Kaggle is the competition platform about data science and machine learning. It is similar to Topcoder and AtCoder, but the competition span is a few months, longer than them, and pure computer science problems are out of focus.
When you win the competition, you can get money, expensive GPU or just honor based on each competition rule.
There are similar competition platforms like SIGNATE. The unique features of Kaggle are kernel and discussion. Kernel is runtime environment anyone can use for calculation. Discussion is the bulletin board to share insights and pitfalls.
Although prizes can be the reason to join the competitions, the techniques you can learn is the other important motivation.
Who should read this book?
First of all, the main focus of this book is table data competitions. Each Kaggle competition have each task like computer vision, audio processing, NLP and table data. If your interest isn’t table data, the first step might be try the other resources.
However, this book describes how you tackle the copmetition. This is general knowledge. Also, table data techniques can be used for post processing in any tasks.
One of the authors wrote English version of the table of contents. You can check the details.
- Chapter I: What is data analysis competition?
What is kaggle and how data analysis competition works.
- Chapter II Tasks and Metrics
How to design metrics. Sometimes different metrics works better than direct metrics.
- Chapter III feature engineering
Encoding is the key for categorical data. Time series data need special handling.
- Chapter IV Modeling
How GBDT works. Shallow neural network shined in some compeitions.
- Chapter V Validation
Difference between hold-out and k-fold. Time series data need special handling.
- Chapter VI Model Tuning
Useful libraries for hyper parameter tuning
- Chapter VII Ensemble
Last techniques to improve a few fractions.
What I could learn
Generally the effective way to improve the score is try past solutions. There are many useful websites like Kaggle Past Solutions, wiki, community Slack and blogs. However, these are roughly competition-based information as tendency.

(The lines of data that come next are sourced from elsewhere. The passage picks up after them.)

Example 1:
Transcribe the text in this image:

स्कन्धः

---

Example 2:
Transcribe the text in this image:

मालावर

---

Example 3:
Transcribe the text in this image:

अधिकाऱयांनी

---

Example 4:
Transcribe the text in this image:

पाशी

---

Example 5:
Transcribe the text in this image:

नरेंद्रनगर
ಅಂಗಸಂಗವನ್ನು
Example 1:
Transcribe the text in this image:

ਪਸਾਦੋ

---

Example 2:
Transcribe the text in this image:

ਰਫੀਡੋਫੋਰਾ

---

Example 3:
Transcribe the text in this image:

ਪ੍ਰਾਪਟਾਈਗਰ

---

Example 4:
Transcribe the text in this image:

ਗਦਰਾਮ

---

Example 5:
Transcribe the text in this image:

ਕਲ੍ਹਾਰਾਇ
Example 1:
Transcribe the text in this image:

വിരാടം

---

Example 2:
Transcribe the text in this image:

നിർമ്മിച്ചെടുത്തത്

The book’s information is based on each component like loss design, feature creation. It is easy to compare and good as dictionary. Each insight come from actual experiences top Kagglers faced. It is more practical than just theory. The codes are available on GitHub.

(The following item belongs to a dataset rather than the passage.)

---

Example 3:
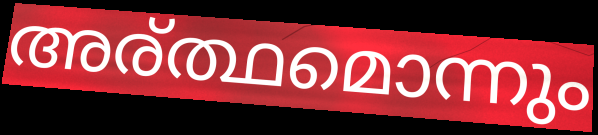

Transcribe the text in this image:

അര്ത്ഥമൊന്നും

Besides, Kaggle rules are described well. For example, I didn’t know about the submit limit after team merge.
What is missing in this book?
As mentioned above, this book’s focus is table data.
Also, in some sections, XGBoost are specially featured. As one of the authors mentioned, LightGBM has some trend. I don’t care, but it can be revised in the future version.
Neural network pages are limited too. It can be improved.
Ready perfectly. All I need is join competition.